China: Denmark’s brewing giant, Carlsberg A/S, announced on 15 July 2004 it acquires more breweries in China. Carlsberg and the Danish Industrialization Fund for Developing Countries (IFU) have agreed with Lanzhou Huanghe Enterprise Group to acquire 50 % of the Lanzhou Huanghe Brewery, which includes three breweries in the Gansu province. The three Lanzhou Huanghe breweries hold a capacity of approximately 2.5 million hl beer and a 36 per cent market share with a rising trend. Furthermore, there is only one more brewery in the Gansu province.

For over two years, the Lanzhou Huanghe Brewery’s sales in the Gansu province have developed very positively. The group’s strong regional brand Huanghe (Yellow River) is one of only three Chinese beer brands, which have been given the title “China’s Most Famous Trademark”. Over a 10-year period, the present per capita consumption of 8.5 litres in the Gansu province is expected to increase to approximately 20 litres which is the present average per capita consumption in China.

In the neighbouring Qinghai province, a green field brewery with an initial capacity of 0.5 million hl beer will be constructed of which Carlsberg and IFU acquire 40 per cent. Construction will start this summer and until the new brewery is finalized, the market will be supplied from the Gansu province. In the Qinghai province, the present per capita consumption of 12 litres is expected to develop in line with that of Gansu. Carlsberg and IFU acquire the four breweries in the Gansu and Qinghai provinces at a total price of DKK 115 million. The price equals $17 per hl installed capacity. In 2004, the four breweries’ sales is expected to reach a total of 1.6 million hl beer and once the construction in the Qinghai province is finalized, the total capacity of the four breweries will be approximately 3 million hl beer.

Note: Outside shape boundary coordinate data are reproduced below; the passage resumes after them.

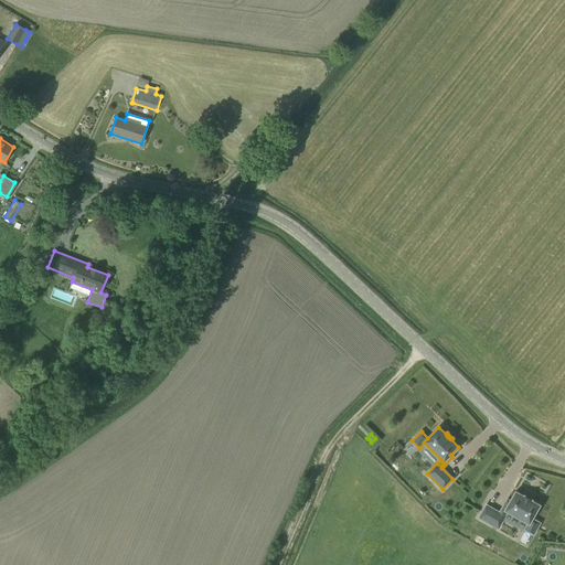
[(479,518),(498,529),(505,515),(504,515),(507,511),(528,523),(524,529),(533,534),(540,523),(532,519),(540,504),(531,500),(531,499),(530,499),(524,497),(525,496),(524,496),(523,496),(515,491),(510,501),(507,499),(502,508),(503,509),(501,512),(500,511),(499,512),(486,504),(479,518)]
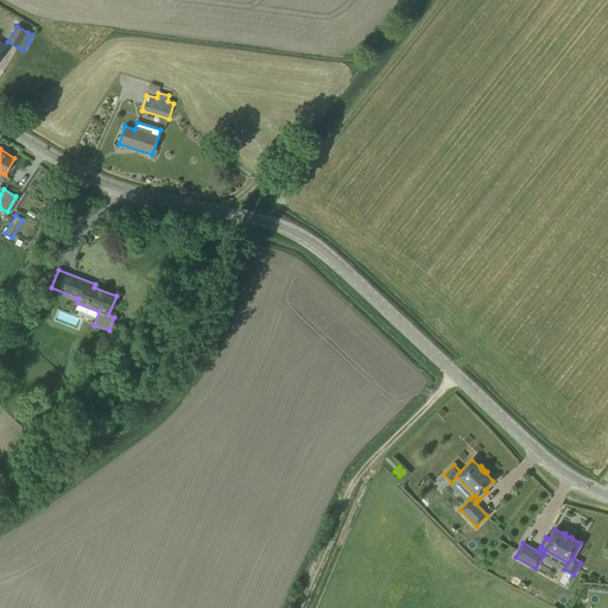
All buildings are outlined.
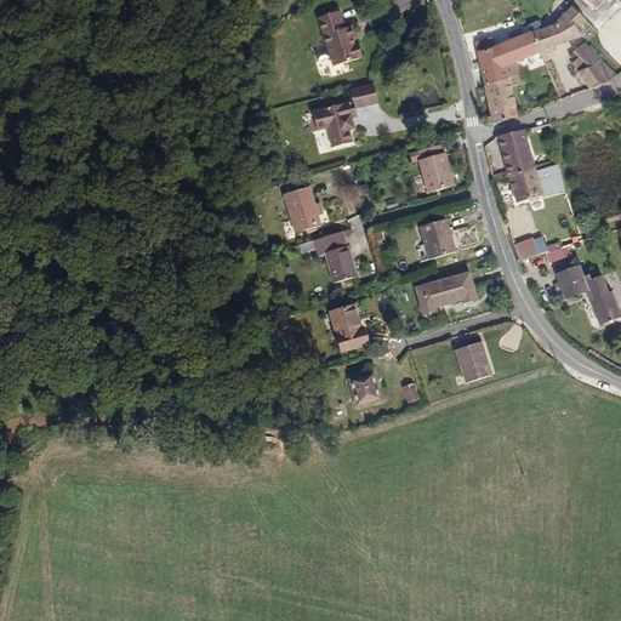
[(574,0),(564,0),(547,16),(542,20),(531,26),(541,46),(581,27),(580,20),(587,13),(574,0)]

The acquisition of a total production capacity of approximately 3 million hl beer and a well-known brand fits well into Carlsberg’s strategy to establish a strong position in Western Chinese provinces. Therefore, this investment is a natural extension of previous acquisitions in the Yunnan province and Tibet. IFU also participated in Carlsberg’s previous acquisition in Tibet and the investment in the Gansu and Qinghai provinces is in line with IFU’s objective to enter into projects in regions in great need of economic and social development.